== About this exercise ==
Keep the pictures out while you transcribe the listing below exactly.

== Given data ==

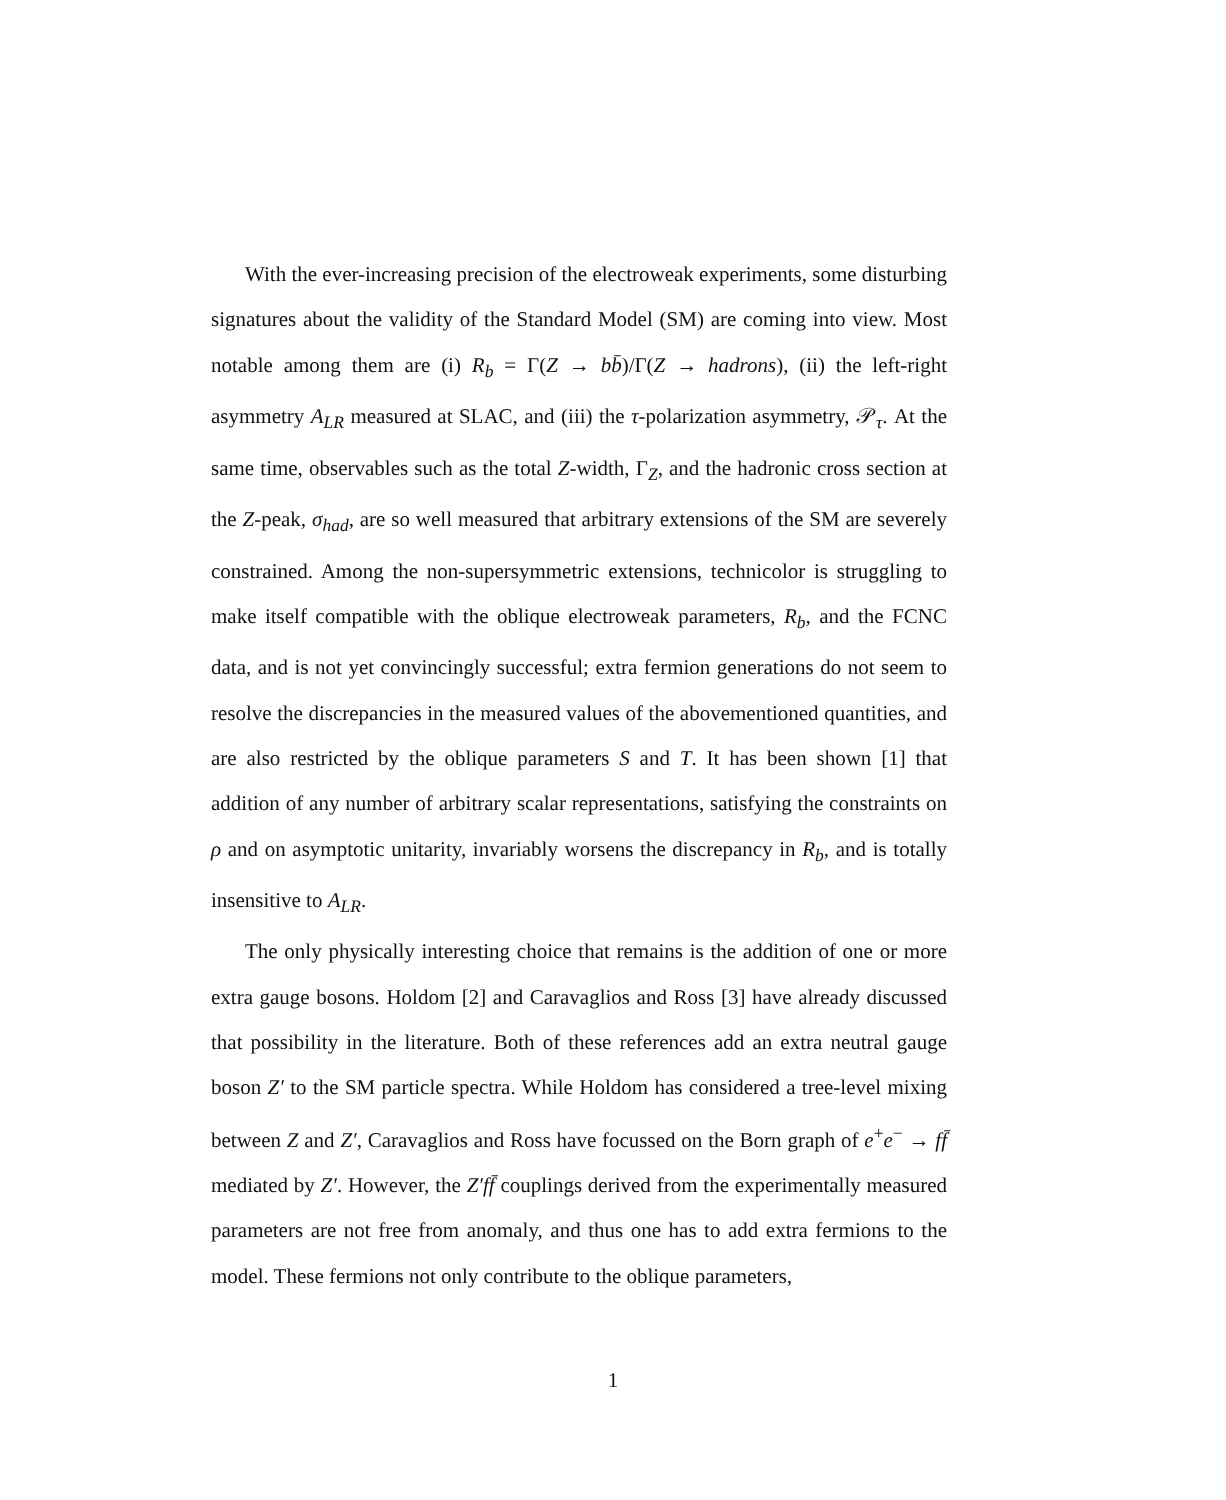With the ever-increasing precision of the electroweak experiments, some disturbing signatures about the validity of the Standard Model (SM) are coming into view. Most notable among them are (i) R<sub>b</sub> = Γ(Z → bb̄)/Γ(Z → hadrons), (ii) the left-right asymmetry A<sub>LR</sub> measured at SLAC, and (iii) the τ-polarization asymmetry, 𝒫<sub>τ</sub>. At the same time, observables such as the total Z-width, Γ<sub>Z</sub>, and the hadronic cross section at the Z-peak, σ<sub>had</sub>, are so well measured that arbitrary extensions of the SM are severely constrained. Among the non-supersymmetric extensions, technicolor is struggling to make itself compatible with the oblique electroweak parameters, R<sub>b</sub>, and the FCNC data, and is not yet convincingly successful; extra fermion generations do not seem to resolve the discrepancies in the measured values of the abovementioned quantities, and are also restricted by the oblique parameters S and T. It has been shown [1] that addition of any number of arbitrary scalar representations, satisfying the constraints on ρ and on asymptotic unitarity, invariably worsens the discrepancy in R<sub>b</sub>, and is totally insensitive to A<sub>LR</sub>.
The only physically interesting choice that remains is the addition of one or more extra gauge bosons. Holdom [2] and Caravaglios and Ross [3] have already discussed that possibility in the literature. Both of these references add an extra neutral gauge boson Z′ to the SM particle spectra. While Holdom has considered a tree-level mixing between Z and Z′, Caravaglios and Ross have focussed on the Born graph of e<sup>+</sup>e<sup>−</sup> → ff̄ mediated by Z′. However, the Z′f f̄ couplings derived from the experimentally measured parameters are not free from anomaly, and thus one has to add extra fermions to the model. These fermions not only contribute to the oblique parameters,
1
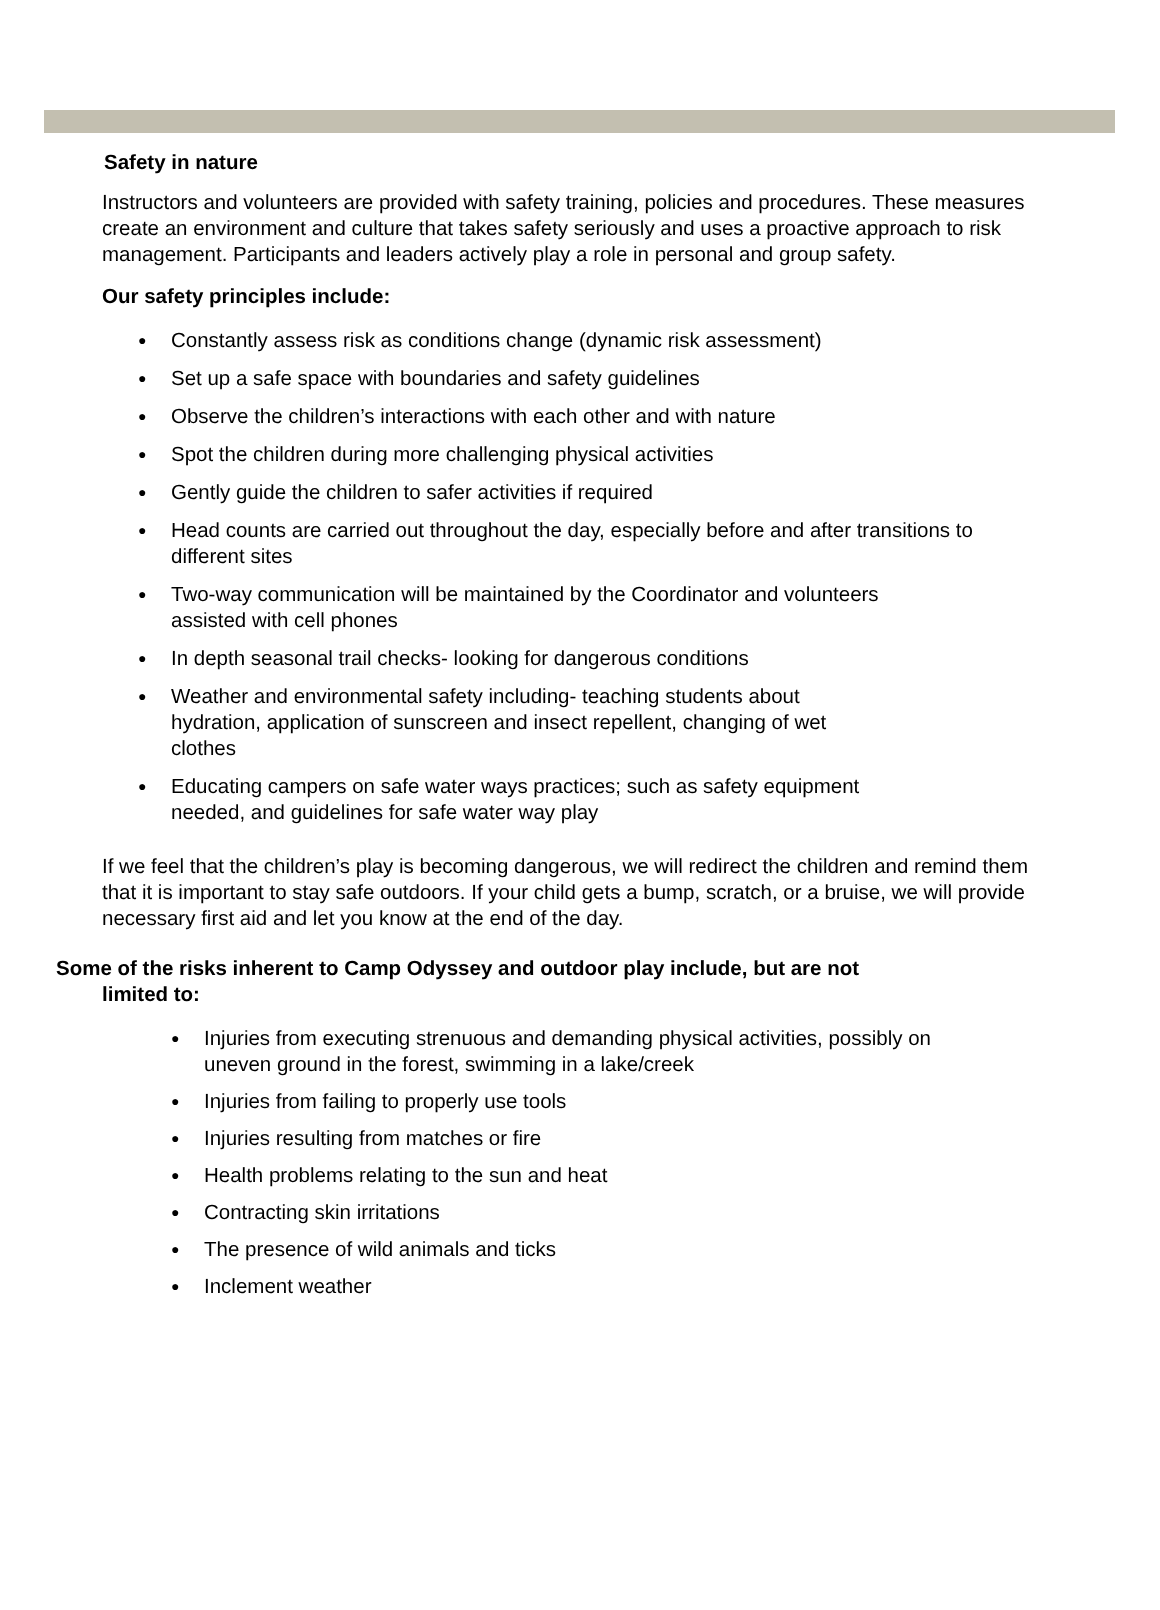Safety in nature
Instructors and volunteers are provided with safety training, policies and procedures. These measures create an environment and culture that takes safety seriously and uses a proactive approach to risk management. Participants and leaders actively play a role in personal and group safety.
Our safety principles include:
● Constantly assess risk as conditions change (dynamic risk assessment)
● Set up a safe space with boundaries and safety guidelines
● Observe the children’s interactions with each other and with nature
● Spot the children during more challenging physical activities
● Gently guide the children to safer activities if required
● Head counts are carried out throughout the day, especially before and after transitions to different sites
● Two-way communication will be maintained by the Coordinator and volunteers
assisted with cell phones
● In depth seasonal trail checks- looking for dangerous conditions
● Weather and environmental safety including- teaching students about
hydration, application of sunscreen and insect repellent, changing of wet
clothes
● Educating campers on safe water ways practices; such as safety equipment
needed, and guidelines for safe water way play
If we feel that the children’s play is becoming dangerous, we will redirect the children and remind them that it is important to stay safe outdoors. If your child gets a bump, scratch, or a bruise, we will provide necessary first aid and let you know at the end of the day.
Some of the risks inherent to Camp Odyssey and outdoor play include, but are not
limited to:
● Injuries from executing strenuous and demanding physical activities, possibly on
uneven ground in the forest, swimming in a lake/creek
● Injuries from failing to properly use tools
● Injuries resulting from matches or fire
● Health problems relating to the sun and heat
● Contracting skin irritations
● The presence of wild animals and ticks
● Inclement weather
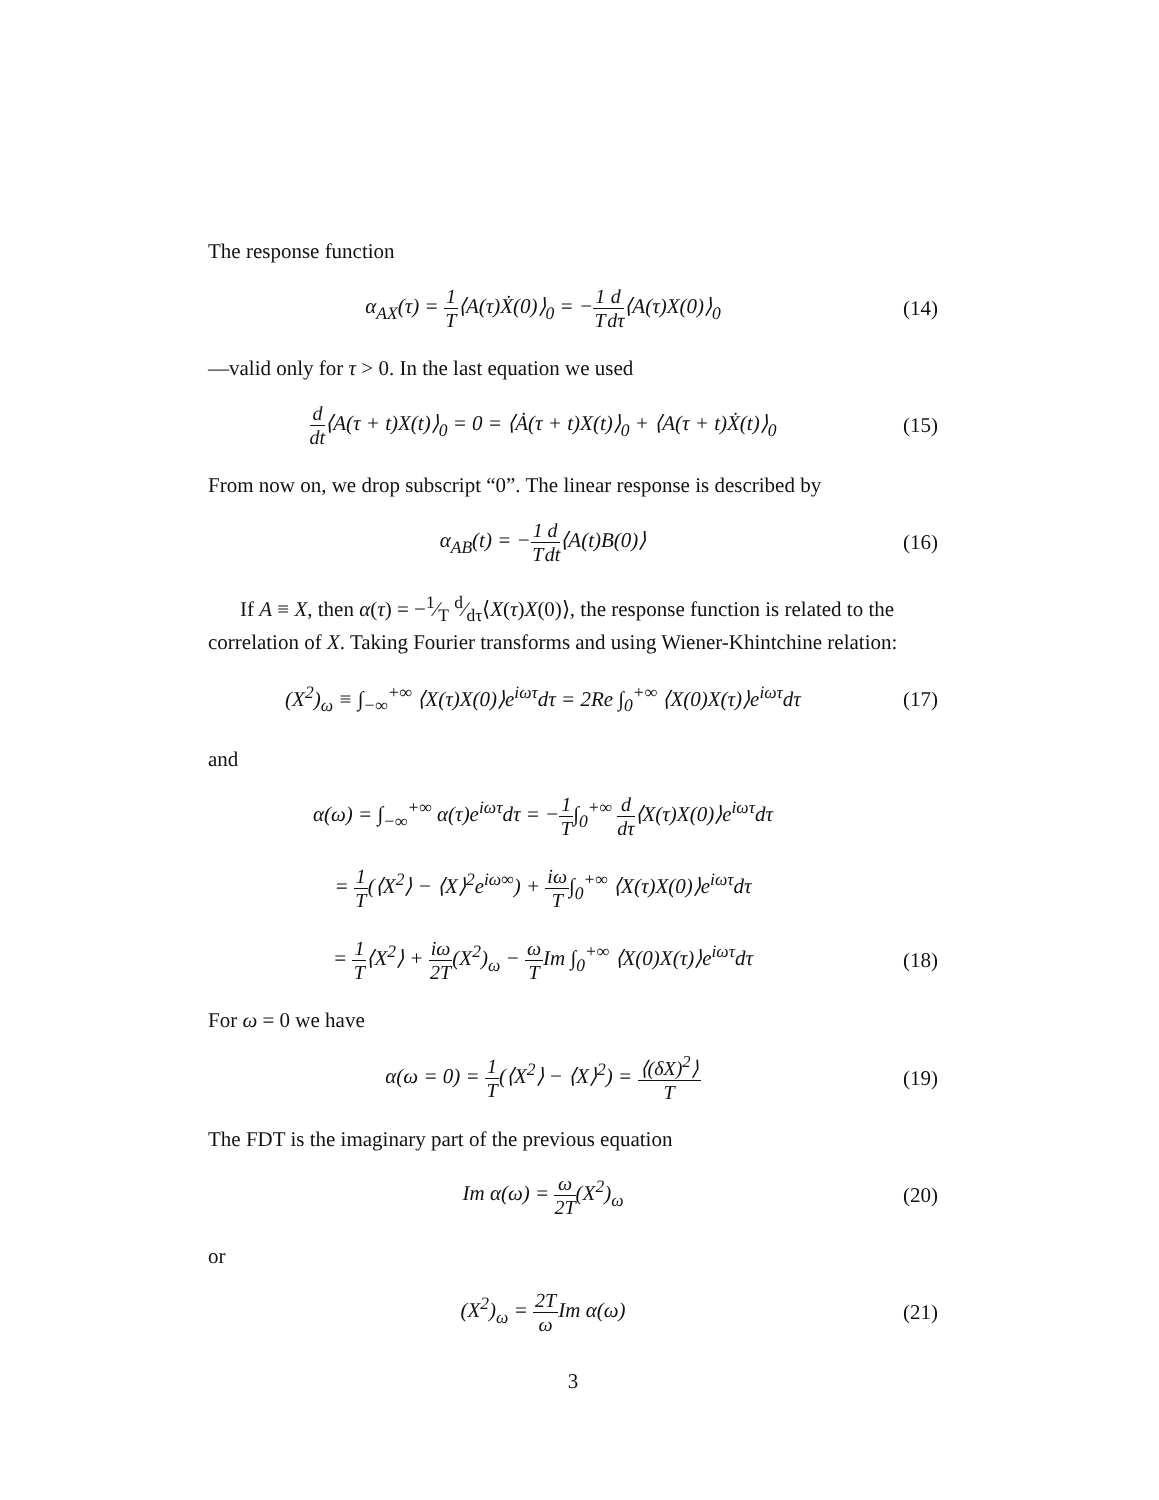The response function
α<sub>AX</sub>(τ) = 1 T⟨A(τ)Ẋ(0)⟩<sub>0</sub> = −1 T d dτ⟨A(τ)X(0)⟩<sub>0</sub>
(14)
—valid only for τ > 0. In the last equation we used
d dt⟨A(τ + t)X(t)⟩<sub>0</sub> = 0 = ⟨Ȧ(τ + t)X(t)⟩<sub>0</sub> + ⟨A(τ + t)Ẋ(t)⟩<sub>0</sub>
(15)
From now on, we drop subscript “0”. The linear response is described by
α<sub>AB</sub>(t) = −1 T d dt⟨A(t)B(0)⟩ (16)
If A ≡ X, then α(τ) = −1⁄T d⁄dτ⟨X(τ)X(0)⟩, the response function is related to the correlation of X. Taking Fourier transforms and using Wiener-Khintchine relation:
(X<sup>2</sup>)<sub>ω</sub> ≡ ∫<sub>−∞</sub><sup>+∞</sup> ⟨X(τ)X(0)⟩e<sup>iωτ</sup>dτ = 2Re ∫<sub>0</sub><sup>+∞</sup> ⟨X(0)X(τ)⟩e<sup>iωτ</sup>dτ
(17)
and
α(ω) = ∫<sub>−∞</sub><sup>+∞</sup> α(τ)e<sup>iωτ</sup>dτ = −1 T∫<sub>0</sub><sup>+∞</sup> d dτ⟨X(τ)X(0)⟩e<sup>iωτ</sup>dτ
= 1 T(⟨X<sup>2</sup>⟩ − ⟨X⟩<sup>2</sup>e<sup>iω∞</sup>) + iω T∫<sub>0</sub><sup>+∞</sup> ⟨X(τ)X(0)⟩e<sup>iωτ</sup>dτ
= 1 T⟨X<sup>2</sup>⟩ + iω 2T(X<sup>2</sup>)<sub>ω</sub> − ω TIm ∫<sub>0</sub><sup>+∞</sup> ⟨X(0)X(τ)⟩e<sup>iωτ</sup>dτ
(18)
For ω = 0 we have
α(ω = 0) = 1 T(⟨X<sup>2</sup>⟩ − ⟨X⟩<sup>2</sup>) = ⟨(δX)<sup>2</sup>⟩ T
(19)
The FDT is the imaginary part of the previous equation
Im α(ω) = ω 2T(X<sup>2</sup>)<sub>ω</sub> (20)
or
(X<sup>2</sup>)<sub>ω</sub> = 2T ω Im α(ω) (21)
3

== Problem solution ==
With the ever-increasing precision of the electroweak experiments, some disturbing signatures about the validity of the Standard Model (SM) are coming into view. Most notable among them are (i) R<sub>b</sub> = Γ(Z → bb̄)/Γ(Z → hadrons), (ii) the left-right asymmetry A<sub>LR</sub> measured at SLAC, and (iii) the τ-polarization asymmetry, 𝒫<sub>τ</sub>. At the same time, observables such as the total Z-width, Γ<sub>Z</sub>, and the hadronic cross section at the Z-peak, σ<sub>had</sub>, are so well measured that arbitrary extensions of the SM are severely constrained. Among the non-supersymmetric extensions, technicolor is struggling to make itself compatible with the oblique electroweak parameters, R<sub>b</sub>, and the FCNC data, and is not yet convincingly successful; extra fermion generations do not seem to resolve the discrepancies in the measured values of the abovementioned quantities, and are also restricted by the oblique parameters S and T. It has been shown [1] that addition of any number of arbitrary scalar representations, satisfying the constraints on ρ and on asymptotic unitarity, invariably worsens the discrepancy in R<sub>b</sub>, and is totally insensitive to A<sub>LR</sub>.
The only physically interesting choice that remains is the addition of one or more extra gauge bosons. Holdom [2] and Caravaglios and Ross [3] have already discussed that possibility in the literature. Both of these references add an extra neutral gauge boson Z′ to the SM particle spectra. While Holdom has considered a tree-level mixing between Z and Z′, Caravaglios and Ross have focussed on the Born graph of e<sup>+</sup>e<sup>−</sup> → ff̄ mediated by Z′. However, the Z′f f̄ couplings derived from the experimentally measured parameters are not free from anomaly, and thus one has to add extra fermions to the model. These fermions not only contribute to the oblique parameters,
1
Safety in nature
Instructors and volunteers are provided with safety training, policies and procedures. These measures create an environment and culture that takes safety seriously and uses a proactive approach to risk management. Participants and leaders actively play a role in personal and group safety.
Our safety principles include:
● Constantly assess risk as conditions change (dynamic risk assessment)
● Set up a safe space with boundaries and safety guidelines
● Observe the children’s interactions with each other and with nature
● Spot the children during more challenging physical activities
● Gently guide the children to safer activities if required
● Head counts are carried out throughout the day, especially before and after transitions to different sites
● Two-way communication will be maintained by the Coordinator and volunteers
assisted with cell phones
● In depth seasonal trail checks- looking for dangerous conditions
● Weather and environmental safety including- teaching students about
hydration, application of sunscreen and insect repellent, changing of wet
clothes
● Educating campers on safe water ways practices; such as safety equipment
needed, and guidelines for safe water way play
If we feel that the children’s play is becoming dangerous, we will redirect the children and remind them that it is important to stay safe outdoors. If your child gets a bump, scratch, or a bruise, we will provide necessary first aid and let you know at the end of the day.
Some of the risks inherent to Camp Odyssey and outdoor play include, but are not
limited to:
● Injuries from executing strenuous and demanding physical activities, possibly on
uneven ground in the forest, swimming in a lake/creek
● Injuries from failing to properly use tools
● Injuries resulting from matches or fire
● Health problems relating to the sun and heat
● Contracting skin irritations
● The presence of wild animals and ticks
● Inclement weather
The response function
α<sub>AX</sub>(τ) = 1 T⟨A(τ)Ẋ(0)⟩<sub>0</sub> = −1 T d dτ⟨A(τ)X(0)⟩<sub>0</sub>
(14)
—valid only for τ > 0. In the last equation we used
d dt⟨A(τ + t)X(t)⟩<sub>0</sub> = 0 = ⟨Ȧ(τ + t)X(t)⟩<sub>0</sub> + ⟨A(τ + t)Ẋ(t)⟩<sub>0</sub>
(15)
From now on, we drop subscript “0”. The linear response is described by
α<sub>AB</sub>(t) = −1 T d dt⟨A(t)B(0)⟩ (16)
If A ≡ X, then α(τ) = −1⁄T d⁄dτ⟨X(τ)X(0)⟩, the response function is related to the correlation of X. Taking Fourier transforms and using Wiener-Khintchine relation:
(X<sup>2</sup>)<sub>ω</sub> ≡ ∫<sub>−∞</sub><sup>+∞</sup> ⟨X(τ)X(0)⟩e<sup>iωτ</sup>dτ = 2Re ∫<sub>0</sub><sup>+∞</sup> ⟨X(0)X(τ)⟩e<sup>iωτ</sup>dτ
(17)
and
α(ω) = ∫<sub>−∞</sub><sup>+∞</sup> α(τ)e<sup>iωτ</sup>dτ = −1 T∫<sub>0</sub><sup>+∞</sup> d dτ⟨X(τ)X(0)⟩e<sup>iωτ</sup>dτ
= 1 T(⟨X<sup>2</sup>⟩ − ⟨X⟩<sup>2</sup>e<sup>iω∞</sup>) + iω T∫<sub>0</sub><sup>+∞</sup> ⟨X(τ)X(0)⟩e<sup>iωτ</sup>dτ
= 1 T⟨X<sup>2</sup>⟩ + iω 2T(X<sup>2</sup>)<sub>ω</sub> − ω TIm ∫<sub>0</sub><sup>+∞</sup> ⟨X(0)X(τ)⟩e<sup>iωτ</sup>dτ
(18)
For ω = 0 we have
α(ω = 0) = 1 T(⟨X<sup>2</sup>⟩ − ⟨X⟩<sup>2</sup>) = ⟨(δX)<sup>2</sup>⟩ T
(19)
The FDT is the imaginary part of the previous equation
Im α(ω) = ω 2T(X<sup>2</sup>)<sub>ω</sub> (20)
or
(X<sup>2</sup>)<sub>ω</sub> = 2T ω Im α(ω) (21)
3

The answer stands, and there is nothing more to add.